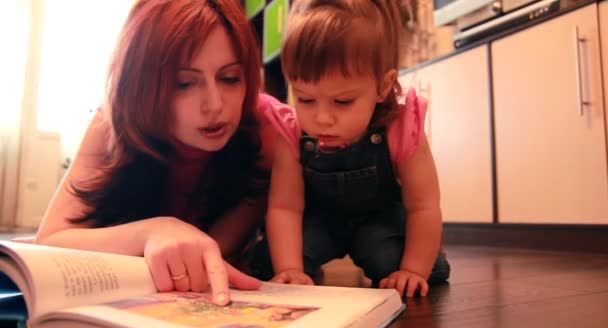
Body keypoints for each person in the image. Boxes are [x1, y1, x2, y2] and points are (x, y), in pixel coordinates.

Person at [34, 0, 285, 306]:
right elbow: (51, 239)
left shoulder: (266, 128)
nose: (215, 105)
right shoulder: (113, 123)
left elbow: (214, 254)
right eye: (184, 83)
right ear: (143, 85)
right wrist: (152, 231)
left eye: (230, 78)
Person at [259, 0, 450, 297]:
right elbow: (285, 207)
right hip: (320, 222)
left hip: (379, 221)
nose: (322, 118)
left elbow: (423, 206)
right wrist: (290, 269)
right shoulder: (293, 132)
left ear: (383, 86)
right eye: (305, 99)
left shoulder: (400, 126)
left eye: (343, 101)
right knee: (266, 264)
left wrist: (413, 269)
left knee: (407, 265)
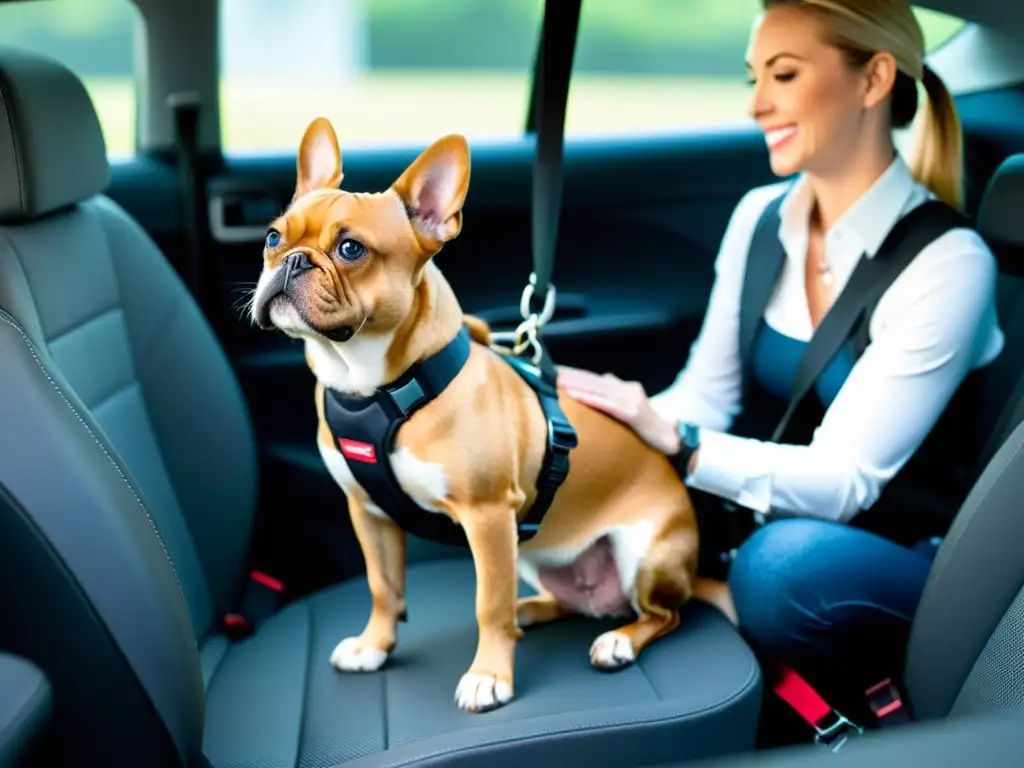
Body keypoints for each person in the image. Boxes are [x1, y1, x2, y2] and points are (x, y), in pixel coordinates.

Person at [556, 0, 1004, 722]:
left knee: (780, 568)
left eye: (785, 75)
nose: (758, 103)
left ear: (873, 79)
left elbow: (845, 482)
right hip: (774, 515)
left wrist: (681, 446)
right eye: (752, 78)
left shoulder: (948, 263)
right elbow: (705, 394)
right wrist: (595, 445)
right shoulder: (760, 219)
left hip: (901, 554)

+---+

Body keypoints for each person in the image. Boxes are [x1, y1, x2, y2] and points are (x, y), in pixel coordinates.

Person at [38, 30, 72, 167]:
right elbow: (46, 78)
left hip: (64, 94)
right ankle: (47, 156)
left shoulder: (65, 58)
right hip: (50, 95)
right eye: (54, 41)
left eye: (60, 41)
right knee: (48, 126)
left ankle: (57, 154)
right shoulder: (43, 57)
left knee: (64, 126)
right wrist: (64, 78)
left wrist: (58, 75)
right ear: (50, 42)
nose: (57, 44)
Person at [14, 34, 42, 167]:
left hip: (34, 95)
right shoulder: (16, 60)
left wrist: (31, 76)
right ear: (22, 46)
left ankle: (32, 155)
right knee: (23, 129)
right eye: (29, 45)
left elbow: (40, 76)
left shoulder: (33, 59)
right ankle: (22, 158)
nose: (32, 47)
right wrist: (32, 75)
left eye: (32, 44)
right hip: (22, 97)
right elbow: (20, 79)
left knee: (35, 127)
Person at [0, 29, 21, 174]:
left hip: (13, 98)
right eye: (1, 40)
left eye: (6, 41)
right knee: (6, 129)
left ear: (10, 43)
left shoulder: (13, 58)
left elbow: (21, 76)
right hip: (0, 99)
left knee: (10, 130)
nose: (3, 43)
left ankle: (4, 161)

+---+

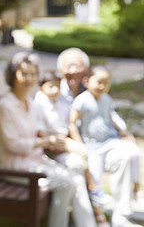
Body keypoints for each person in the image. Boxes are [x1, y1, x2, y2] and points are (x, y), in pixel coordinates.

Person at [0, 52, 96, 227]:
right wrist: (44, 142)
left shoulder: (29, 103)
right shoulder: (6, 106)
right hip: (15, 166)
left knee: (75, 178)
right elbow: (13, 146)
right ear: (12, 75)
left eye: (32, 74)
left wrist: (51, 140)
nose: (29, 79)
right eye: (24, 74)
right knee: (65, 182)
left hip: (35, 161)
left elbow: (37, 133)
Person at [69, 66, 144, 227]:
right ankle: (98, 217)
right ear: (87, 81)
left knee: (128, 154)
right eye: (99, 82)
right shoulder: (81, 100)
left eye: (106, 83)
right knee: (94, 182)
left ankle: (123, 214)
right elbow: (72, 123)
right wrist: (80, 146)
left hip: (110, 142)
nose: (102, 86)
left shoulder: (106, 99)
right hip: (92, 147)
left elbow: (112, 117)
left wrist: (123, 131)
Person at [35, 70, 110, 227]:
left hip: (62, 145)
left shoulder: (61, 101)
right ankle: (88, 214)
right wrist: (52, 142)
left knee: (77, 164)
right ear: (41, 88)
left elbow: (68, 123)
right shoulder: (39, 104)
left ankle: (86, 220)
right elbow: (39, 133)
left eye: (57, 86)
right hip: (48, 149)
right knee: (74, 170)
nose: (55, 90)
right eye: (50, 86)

+---+

__Goal of the exercise__. Your answer should consist solely of the lines above from the line with "right knee: (48, 126)" to the line with "left wrist: (31, 76)", both included, reproduced exactly.

__Result below__.
right knee: (48, 126)
left ankle: (57, 154)
right shoulder: (43, 57)
left knee: (64, 126)
right wrist: (64, 78)
left wrist: (58, 75)
right ear: (50, 42)
nose: (57, 44)
Person at [14, 34, 42, 167]:
left hip: (34, 95)
right shoulder: (16, 60)
left wrist: (31, 76)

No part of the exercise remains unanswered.